Review: Dreaming of Kate at the Epstein Theatre

By February 6, 2016



What makes tribute acts so popular? Perhaps it’s the accessibility – not all artists are easy to see live. Maybe it’s the idea of watching fans perform (or even reimagine) the hits of famous musicians. It could even be the tribute act themselves; some become celebrated amongst fans, famed for their fresh take on a much-loved performer. For Dreaming of Kate, it’s all three.

As a Kate Bush tribute act, Dreaming of Kate have a lot to achieve. Kate herself is a household name, yet she’s not well-known for touring. Her two tours to date were in 1979 and 2014, the latter such a huge cultural event that all 22 dates sold out in under 15 minutes. Because of this rarity, fans form tribute acts and perform the hits themselves, which leads to them becoming well-known amongst the Kate Bush fan community – hence why Dreaming of Kate fills the popularity quota.

We shouldn’t think of tribute acts as “Why should I attend this instead of seeing the actual artist?” Instead, we should ask “What do I want to get out of seeing this act?” Kate Bush paints images of fantasy worlds, fascinating people and dreamlike moments; there’s a sense of escapism, but also a sense of reality. Perhaps what we want from a Kate Bush tribute act is to capture a little part of this, or even subvert it and present it to us differently.

Initially, Dreaming of Kate seems to be the former. Opening number ‘Wow’ is reminiscent of Bush’s own video for the song, complete with manic arm spinning, twirling, and a beautiful flowing dress. All this is performed with style and grace by Maaike Breijman, the show’s lead, who not only bears a strong resemblance to a young Kate Bush but contains the dramatic energy required to carry the theatrical elements of the show. Her voice is not unlike Kate’s, yet also feels suited to the theatre, granting us a performer who knows her way around a Kate Bush song and how to bring it to life.

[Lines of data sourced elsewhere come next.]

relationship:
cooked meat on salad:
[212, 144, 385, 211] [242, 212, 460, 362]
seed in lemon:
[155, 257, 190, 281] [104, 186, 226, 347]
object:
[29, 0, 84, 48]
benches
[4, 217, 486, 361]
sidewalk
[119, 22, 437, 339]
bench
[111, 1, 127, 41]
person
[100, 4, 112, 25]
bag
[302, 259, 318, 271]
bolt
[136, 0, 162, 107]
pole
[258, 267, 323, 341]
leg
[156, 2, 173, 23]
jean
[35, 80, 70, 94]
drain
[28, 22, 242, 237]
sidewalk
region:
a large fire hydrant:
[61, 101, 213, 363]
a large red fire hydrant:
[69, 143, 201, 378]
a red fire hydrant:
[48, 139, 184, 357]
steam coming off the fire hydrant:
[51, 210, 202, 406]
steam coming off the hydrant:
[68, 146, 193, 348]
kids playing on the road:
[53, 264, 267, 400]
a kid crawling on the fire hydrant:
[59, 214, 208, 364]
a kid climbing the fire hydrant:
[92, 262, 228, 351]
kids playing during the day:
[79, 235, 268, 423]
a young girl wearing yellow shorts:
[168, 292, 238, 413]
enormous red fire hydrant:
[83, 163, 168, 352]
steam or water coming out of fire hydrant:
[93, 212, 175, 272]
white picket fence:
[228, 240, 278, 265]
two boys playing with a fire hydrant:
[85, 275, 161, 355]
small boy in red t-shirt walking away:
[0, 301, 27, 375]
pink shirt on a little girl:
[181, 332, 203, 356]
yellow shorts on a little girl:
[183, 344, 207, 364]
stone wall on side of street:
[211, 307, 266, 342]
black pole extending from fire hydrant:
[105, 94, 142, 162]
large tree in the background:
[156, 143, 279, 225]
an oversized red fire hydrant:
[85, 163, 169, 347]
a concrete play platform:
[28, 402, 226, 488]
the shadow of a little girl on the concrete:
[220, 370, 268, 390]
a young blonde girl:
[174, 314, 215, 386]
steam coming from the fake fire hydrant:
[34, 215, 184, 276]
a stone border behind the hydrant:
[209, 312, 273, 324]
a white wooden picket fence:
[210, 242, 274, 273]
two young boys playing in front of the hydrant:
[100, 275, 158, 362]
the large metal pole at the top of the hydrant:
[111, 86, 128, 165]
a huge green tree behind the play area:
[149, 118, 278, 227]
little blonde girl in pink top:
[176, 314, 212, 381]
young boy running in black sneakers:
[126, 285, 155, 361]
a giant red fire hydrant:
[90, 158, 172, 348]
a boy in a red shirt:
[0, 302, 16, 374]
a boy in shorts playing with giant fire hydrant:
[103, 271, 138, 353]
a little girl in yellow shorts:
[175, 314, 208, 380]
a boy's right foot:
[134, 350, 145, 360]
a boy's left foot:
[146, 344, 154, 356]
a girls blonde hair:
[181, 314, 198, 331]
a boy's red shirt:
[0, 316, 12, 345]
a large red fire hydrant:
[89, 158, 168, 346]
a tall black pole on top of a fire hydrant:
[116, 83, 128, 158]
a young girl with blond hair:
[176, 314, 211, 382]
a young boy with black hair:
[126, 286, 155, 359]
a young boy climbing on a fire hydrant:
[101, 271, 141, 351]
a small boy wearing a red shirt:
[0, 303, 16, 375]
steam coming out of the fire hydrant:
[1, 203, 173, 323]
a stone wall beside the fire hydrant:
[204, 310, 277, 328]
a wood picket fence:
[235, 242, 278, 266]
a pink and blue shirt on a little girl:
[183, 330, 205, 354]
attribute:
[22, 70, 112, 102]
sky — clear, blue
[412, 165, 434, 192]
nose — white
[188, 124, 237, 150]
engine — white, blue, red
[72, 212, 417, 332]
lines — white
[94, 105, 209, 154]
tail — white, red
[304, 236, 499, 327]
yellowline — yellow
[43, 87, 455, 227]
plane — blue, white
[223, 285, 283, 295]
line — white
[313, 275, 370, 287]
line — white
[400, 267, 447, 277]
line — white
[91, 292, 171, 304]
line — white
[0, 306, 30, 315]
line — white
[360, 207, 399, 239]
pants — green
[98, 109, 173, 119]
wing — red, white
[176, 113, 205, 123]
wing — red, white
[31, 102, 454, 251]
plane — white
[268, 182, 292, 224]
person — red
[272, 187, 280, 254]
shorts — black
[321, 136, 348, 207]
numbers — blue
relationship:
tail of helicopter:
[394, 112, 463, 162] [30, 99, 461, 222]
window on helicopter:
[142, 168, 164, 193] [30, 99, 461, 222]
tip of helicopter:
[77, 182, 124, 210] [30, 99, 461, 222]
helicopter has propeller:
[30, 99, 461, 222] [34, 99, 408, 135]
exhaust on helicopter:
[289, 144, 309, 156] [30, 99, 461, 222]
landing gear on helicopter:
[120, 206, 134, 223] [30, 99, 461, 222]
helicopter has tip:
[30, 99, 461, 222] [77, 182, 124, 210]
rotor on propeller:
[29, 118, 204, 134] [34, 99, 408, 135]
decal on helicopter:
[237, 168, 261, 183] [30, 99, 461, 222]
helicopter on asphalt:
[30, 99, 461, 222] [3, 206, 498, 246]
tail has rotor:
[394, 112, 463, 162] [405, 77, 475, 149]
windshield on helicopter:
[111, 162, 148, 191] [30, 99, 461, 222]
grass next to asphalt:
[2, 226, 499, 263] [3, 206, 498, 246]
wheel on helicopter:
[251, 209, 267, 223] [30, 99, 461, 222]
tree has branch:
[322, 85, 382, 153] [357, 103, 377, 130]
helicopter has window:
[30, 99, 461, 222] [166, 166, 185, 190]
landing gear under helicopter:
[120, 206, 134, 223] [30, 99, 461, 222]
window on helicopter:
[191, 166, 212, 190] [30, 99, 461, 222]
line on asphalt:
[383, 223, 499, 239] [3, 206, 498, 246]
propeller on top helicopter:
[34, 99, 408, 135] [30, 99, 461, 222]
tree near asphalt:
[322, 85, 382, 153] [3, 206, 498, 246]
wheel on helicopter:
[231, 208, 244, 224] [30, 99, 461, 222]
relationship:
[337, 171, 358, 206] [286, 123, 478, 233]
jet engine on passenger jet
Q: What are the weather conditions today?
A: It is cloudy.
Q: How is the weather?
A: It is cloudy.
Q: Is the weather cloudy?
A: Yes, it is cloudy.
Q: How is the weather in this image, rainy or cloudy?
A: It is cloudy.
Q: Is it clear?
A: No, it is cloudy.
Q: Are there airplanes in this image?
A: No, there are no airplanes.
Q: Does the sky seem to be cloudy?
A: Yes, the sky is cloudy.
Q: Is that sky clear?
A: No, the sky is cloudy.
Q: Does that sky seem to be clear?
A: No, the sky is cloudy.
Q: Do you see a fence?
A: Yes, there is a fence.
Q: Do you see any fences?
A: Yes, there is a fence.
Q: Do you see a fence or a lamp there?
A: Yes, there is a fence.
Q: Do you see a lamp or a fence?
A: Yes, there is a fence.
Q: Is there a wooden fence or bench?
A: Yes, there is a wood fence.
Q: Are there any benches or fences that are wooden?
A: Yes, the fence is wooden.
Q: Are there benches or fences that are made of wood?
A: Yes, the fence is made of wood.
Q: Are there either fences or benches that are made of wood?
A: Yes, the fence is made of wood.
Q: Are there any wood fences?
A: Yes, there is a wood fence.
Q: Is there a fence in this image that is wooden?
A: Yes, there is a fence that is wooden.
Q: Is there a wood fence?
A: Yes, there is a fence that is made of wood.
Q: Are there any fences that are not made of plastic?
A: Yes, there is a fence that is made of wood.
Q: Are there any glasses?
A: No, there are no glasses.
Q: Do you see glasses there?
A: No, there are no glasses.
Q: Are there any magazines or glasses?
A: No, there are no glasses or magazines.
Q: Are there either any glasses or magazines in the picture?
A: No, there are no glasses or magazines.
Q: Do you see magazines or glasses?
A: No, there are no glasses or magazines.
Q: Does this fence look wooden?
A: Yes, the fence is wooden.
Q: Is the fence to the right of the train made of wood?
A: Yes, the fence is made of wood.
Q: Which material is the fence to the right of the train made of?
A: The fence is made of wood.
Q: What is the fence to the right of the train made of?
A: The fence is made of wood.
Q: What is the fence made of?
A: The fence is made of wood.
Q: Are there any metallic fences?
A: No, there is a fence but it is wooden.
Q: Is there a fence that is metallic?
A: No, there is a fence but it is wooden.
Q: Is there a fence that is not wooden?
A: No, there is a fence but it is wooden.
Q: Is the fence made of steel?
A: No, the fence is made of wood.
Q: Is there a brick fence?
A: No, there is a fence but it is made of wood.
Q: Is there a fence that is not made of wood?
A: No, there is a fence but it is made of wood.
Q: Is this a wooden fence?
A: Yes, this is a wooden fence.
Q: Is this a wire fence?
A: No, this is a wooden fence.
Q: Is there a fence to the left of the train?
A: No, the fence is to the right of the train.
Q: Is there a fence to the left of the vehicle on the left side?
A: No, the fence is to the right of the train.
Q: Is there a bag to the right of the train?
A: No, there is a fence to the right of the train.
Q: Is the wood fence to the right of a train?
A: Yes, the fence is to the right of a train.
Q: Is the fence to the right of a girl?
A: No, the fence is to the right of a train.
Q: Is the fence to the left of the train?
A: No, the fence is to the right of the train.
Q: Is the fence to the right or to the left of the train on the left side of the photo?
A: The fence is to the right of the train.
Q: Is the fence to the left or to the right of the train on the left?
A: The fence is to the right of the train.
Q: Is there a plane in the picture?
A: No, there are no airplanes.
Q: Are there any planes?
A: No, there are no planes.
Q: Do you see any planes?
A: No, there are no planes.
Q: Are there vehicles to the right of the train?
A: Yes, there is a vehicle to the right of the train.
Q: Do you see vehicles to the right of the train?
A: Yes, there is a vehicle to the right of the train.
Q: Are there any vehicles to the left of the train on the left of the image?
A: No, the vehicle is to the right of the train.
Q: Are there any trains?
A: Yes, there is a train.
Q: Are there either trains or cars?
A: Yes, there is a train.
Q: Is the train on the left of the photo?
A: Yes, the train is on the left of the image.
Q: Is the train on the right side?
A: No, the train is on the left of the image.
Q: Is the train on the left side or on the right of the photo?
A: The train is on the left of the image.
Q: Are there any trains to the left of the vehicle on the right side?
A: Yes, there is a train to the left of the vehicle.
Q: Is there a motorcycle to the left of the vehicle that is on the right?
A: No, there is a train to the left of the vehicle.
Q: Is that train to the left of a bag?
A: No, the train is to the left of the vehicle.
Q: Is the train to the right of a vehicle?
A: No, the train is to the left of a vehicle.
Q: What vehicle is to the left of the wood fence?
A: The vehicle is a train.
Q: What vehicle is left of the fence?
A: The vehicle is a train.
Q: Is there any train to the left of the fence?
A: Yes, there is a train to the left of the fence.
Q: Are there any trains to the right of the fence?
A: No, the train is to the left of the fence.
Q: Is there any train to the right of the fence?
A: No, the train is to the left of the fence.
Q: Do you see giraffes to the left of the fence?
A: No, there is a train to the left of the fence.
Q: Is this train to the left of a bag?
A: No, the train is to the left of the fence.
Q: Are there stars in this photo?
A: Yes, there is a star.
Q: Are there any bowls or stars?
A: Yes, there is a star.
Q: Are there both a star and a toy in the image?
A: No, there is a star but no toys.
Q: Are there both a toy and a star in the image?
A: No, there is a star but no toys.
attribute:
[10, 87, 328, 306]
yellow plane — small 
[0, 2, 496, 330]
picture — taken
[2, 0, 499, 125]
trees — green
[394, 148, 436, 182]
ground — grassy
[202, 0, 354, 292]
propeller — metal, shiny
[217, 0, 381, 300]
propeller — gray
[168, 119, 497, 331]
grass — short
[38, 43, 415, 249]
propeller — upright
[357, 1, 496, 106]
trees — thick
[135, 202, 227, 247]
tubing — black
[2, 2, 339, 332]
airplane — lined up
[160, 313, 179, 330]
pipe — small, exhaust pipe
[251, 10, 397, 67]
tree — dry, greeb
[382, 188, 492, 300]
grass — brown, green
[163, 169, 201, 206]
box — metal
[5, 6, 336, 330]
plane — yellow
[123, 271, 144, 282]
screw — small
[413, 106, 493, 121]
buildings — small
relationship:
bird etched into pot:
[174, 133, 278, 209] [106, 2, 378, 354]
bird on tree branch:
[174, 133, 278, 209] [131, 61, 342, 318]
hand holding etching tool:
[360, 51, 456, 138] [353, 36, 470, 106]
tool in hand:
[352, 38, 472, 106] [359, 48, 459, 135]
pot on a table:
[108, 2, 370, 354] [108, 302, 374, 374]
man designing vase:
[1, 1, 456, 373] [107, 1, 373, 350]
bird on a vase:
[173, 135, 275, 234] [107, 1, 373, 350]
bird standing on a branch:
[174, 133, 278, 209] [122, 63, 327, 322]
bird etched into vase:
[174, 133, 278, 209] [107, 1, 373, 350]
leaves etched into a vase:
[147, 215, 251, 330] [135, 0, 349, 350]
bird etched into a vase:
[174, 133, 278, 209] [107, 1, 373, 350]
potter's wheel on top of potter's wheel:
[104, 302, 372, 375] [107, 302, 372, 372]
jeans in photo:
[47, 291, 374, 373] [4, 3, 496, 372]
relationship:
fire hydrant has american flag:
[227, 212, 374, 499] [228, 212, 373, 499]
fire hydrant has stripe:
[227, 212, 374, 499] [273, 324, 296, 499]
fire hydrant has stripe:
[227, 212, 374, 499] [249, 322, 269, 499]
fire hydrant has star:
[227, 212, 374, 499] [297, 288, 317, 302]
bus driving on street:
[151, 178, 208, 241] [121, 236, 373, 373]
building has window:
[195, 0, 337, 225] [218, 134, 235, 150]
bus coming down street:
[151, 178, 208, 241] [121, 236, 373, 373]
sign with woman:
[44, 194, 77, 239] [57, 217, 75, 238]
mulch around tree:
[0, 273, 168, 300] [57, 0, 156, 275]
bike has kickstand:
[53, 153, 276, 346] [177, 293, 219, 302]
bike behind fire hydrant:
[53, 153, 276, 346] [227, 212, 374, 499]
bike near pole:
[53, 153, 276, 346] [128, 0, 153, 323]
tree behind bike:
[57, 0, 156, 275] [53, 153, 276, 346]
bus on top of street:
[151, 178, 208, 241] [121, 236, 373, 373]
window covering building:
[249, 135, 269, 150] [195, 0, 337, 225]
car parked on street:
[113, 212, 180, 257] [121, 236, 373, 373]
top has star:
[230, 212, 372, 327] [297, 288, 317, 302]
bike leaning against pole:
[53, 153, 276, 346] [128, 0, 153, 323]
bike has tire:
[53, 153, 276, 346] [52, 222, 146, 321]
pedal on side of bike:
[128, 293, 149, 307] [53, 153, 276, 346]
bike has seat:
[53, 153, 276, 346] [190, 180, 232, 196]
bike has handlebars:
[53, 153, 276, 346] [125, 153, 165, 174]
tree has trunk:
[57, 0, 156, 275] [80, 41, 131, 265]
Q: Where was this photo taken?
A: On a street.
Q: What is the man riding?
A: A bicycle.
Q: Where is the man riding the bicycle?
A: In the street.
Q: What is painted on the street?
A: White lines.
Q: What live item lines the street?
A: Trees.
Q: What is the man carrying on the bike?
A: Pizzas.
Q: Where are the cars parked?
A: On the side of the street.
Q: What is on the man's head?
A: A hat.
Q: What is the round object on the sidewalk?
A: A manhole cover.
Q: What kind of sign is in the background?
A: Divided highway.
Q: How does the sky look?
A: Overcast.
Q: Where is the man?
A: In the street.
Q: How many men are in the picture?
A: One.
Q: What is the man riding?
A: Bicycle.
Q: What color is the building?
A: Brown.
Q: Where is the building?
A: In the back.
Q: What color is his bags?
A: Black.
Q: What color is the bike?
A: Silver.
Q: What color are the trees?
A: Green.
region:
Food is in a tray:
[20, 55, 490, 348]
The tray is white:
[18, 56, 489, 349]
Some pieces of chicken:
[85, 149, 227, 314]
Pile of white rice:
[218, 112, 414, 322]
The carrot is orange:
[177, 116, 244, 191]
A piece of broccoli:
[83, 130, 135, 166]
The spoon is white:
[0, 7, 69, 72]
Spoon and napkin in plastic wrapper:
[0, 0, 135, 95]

As the show progresses, it’s clear that the members of Dreaming of Kate are not necessarily mimicking Kate, but showing how she has impacted their lives. If the beginning of the show was a way to ease fans into the experience, then the rest of the show is a love letter, a reimagining of Kate Bush’s discography. ‘Violin’ is visualised as the story of a girl who rebels against her music teacher, while ‘The Wedding List’ bears a heavy resemblance to its source material, The Bride Wore Black. These are very much Kate’s songs, but it feels like the group have added their own little charm to the tracks.

While many of Kate’s biggest hits are present (‘Hounds of Love’, ‘Babooshka’, ‘This Woman’s Work’), the lesser-known choices are fascinating. Some Kate Bush fans may not know ‘Under The Ivy’, a b-side to ‘Running Up That Hill’, yet its beautiful performance lies in its simplicity – onstage is just Maaike and her keyboard. It’s these tracks which suggest that while the show is perfect for hardcore Kate fans, the true appeal is in the song quality.

Admittedly, it’s a little disappointing to not see any Aerial or 50 Words For Snow tracks (perhaps Maaike’s vocal register is better suited to Kate’s older material?) yet the tracklist throughout the two hour show is strong. Some fans will be disappointed that their favourite tracks are missing, but the performers have chosen not just the biggest songs, but some of the most fascinating and most beautiful tracks, ones which provide both a visual and aural treat. For many, that surely captures the very essence of Kate Bush.

It’s clear that Dreaming of Kate is its very own dedication to the legacy of arguably one of the most iconic British acts ever. The legendary ‘Wuthering Heights’, playing near the end of the night, reminding us of the impact Kate Bush has had on the world of music. In contrast, the show opts to end with ‘December Will Be Magic Again’, a suitable track as the performance took place on December 3rd, yet still a left-field choice. For this number, Maaike dances across the stage in a warm, stylish outfit, eventually travelling through the audience to pass out Christmas cards.

This is where the key element of the show lies – it’s magical. Dreaming of Kate is very much a worthy Kate Bush tribute, yet it’s an incredibly strong show all its own. The performances are otherworldly, the members of the group charming, and the entire show captivating, but most of all, it’s enjoyable. The group’s connection with the audience is clear; these people also heavily respect Kate Bush.